When it comes to data security, we are in that special time between when Mom has said that there will be data order in the house and that deadline of when the house must be clean. The official Regulation entered into force on May 24, 2016, and applies on May 25, 2018. This means businesses have exactly one year to get their digital house in order before Mom comes home, raises Cain, and starts waving around the mixing spoon. Even less time if you are in Germany. No, you can’t Brexit your way out of this one.

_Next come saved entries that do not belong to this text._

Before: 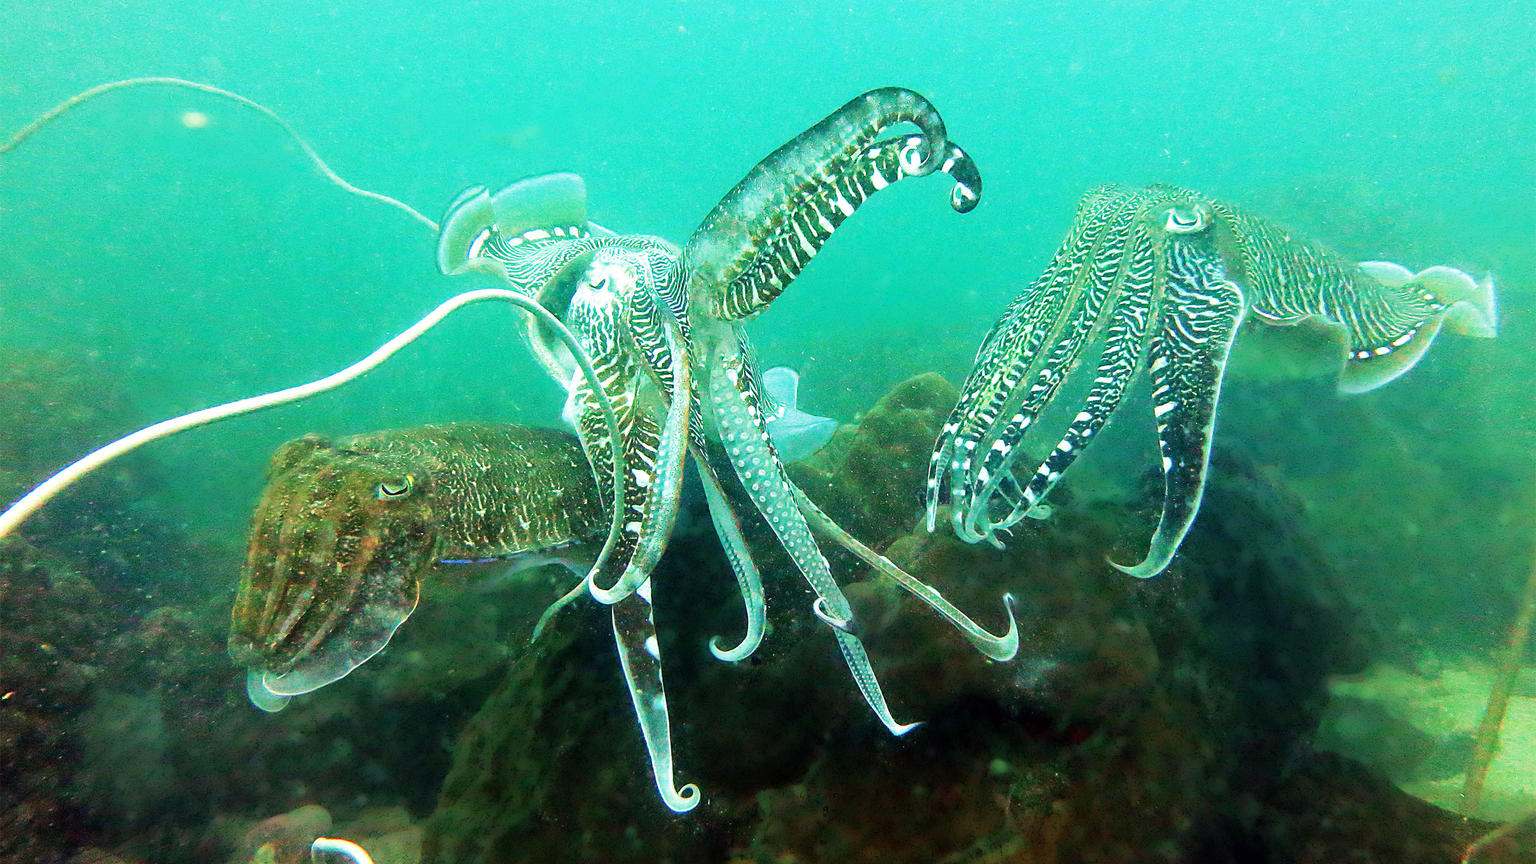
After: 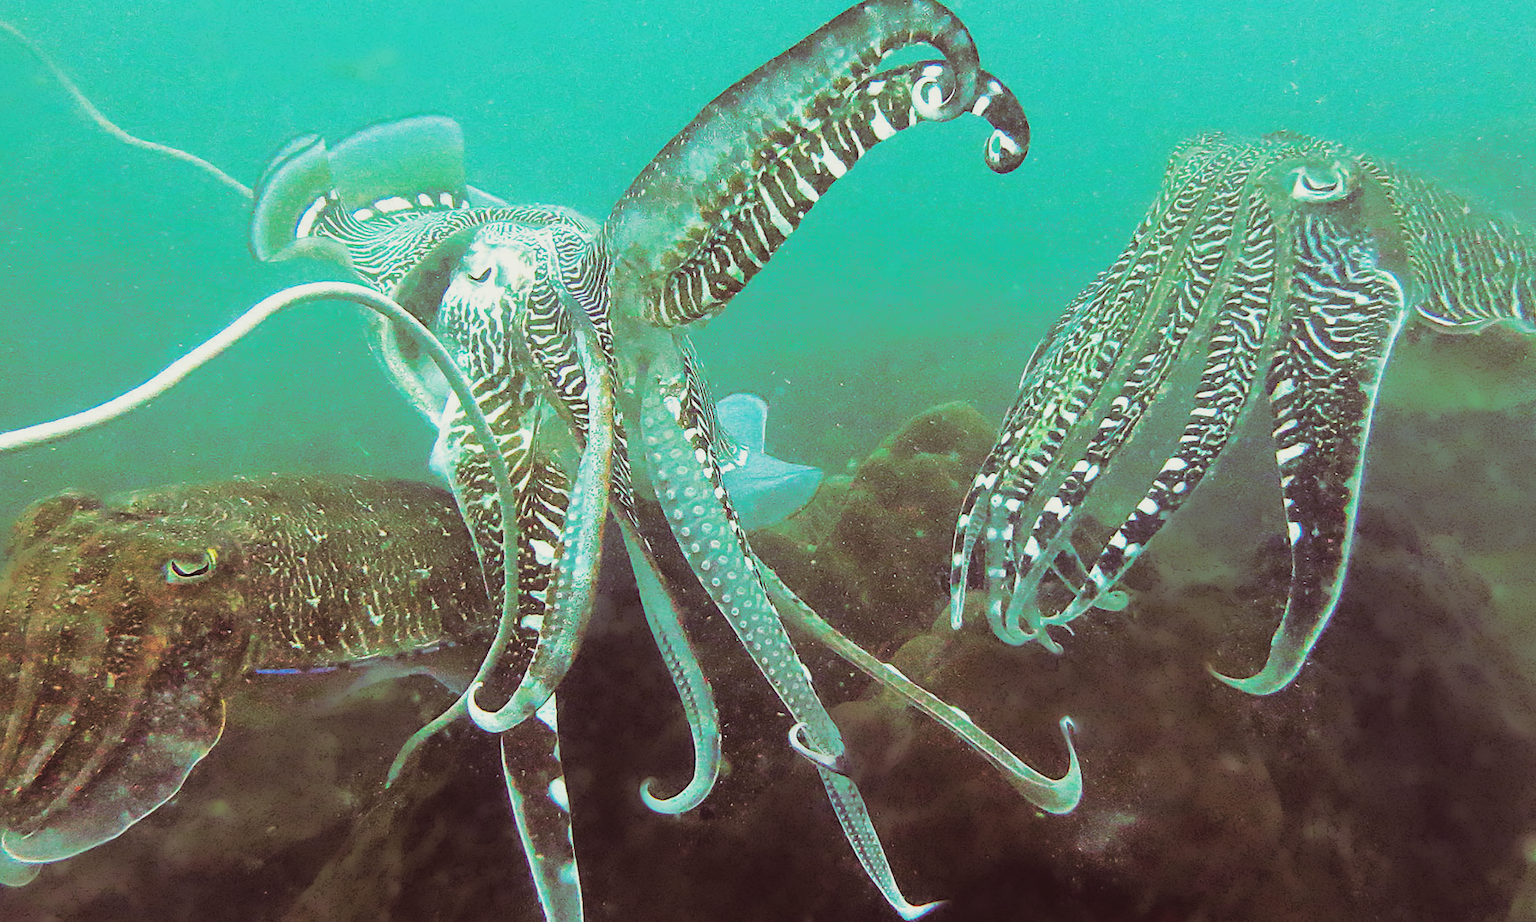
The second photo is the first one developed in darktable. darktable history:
split-toning: on, module defaults
crop and rotate: left 17.046%, top 10.659%, right 12.989%, bottom 14.553%
tone equalizer: -8 EV 0.25 EV, -7 EV 0.417 EV, -6 EV 0.417 EV, -5 EV 0.25 EV, -3 EV -0.25 EV, -2 EV -0.417 EV, -1 EV -0.417 EV, +0 EV -0.25 EV, edges refinement/feathering 500, mask exposure compensation -1.57 EV, preserve details guided filter
exposure: black level correction -0.008, exposure 0.067 EV, compensate highlight preservation false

Data protection in an eggshell.
The EU has stated two primary objectives with this new regulation. First, give its citizens control over their personal data. Second, simplify and unify the regulatory framework for businesses. For consumers, it means that they will have a greater say in how their data eggs get cooked, sliced, and diced. For businesses, this means getting ready now — if they are operating within the EU or have customers there.
Ten eggs, not a dozen.
By putting a cohesive package of data rules together, the EU has slowly moved to replace the current hodgepodge of rules. Not only will this help create a Digital Single Market, it also sets up the rules for any businesses outside of the EU that want to do business with EU citizens. It is really a much bigger deal than just the EU.
There will be crying over dropped eggs.
Companies that work with or process your private data will be held responsible for it – telling Mom that the data controller did it will no longer be enough. So if there is a data breach, there are multiple layers of accountability. Spanks can now go all around.
Go ahead, complain about that fried green egg.
You will be in a much better position to complain about how your data has been mishandled and processed. This ability includes collective redress, the European-style variant of an American class action lawsuit. The ability to file for collective redress will magnify the collateral fallout from data breaches, ensuring press coverage for an extended length of time. So while the direct financial penalties have been upped, so have the PR disaster scenarios.
Erase that bad yoke.
The regulation says that people can demand that their personal data get erased – not just “forgotten.” How this will work in practice and what constitutes “undue delay” remains to be seen.
How do YOU want that egg?
A simple reminder that your data is being collected with a wimpy opt out option will not be enough. Under the new regulation, you have to opt into the data collection scheme in addition to being informed of your rights. With a year on the clock before this regulation is completely in position, it is high time to think about your data — and how to keep it to yourself.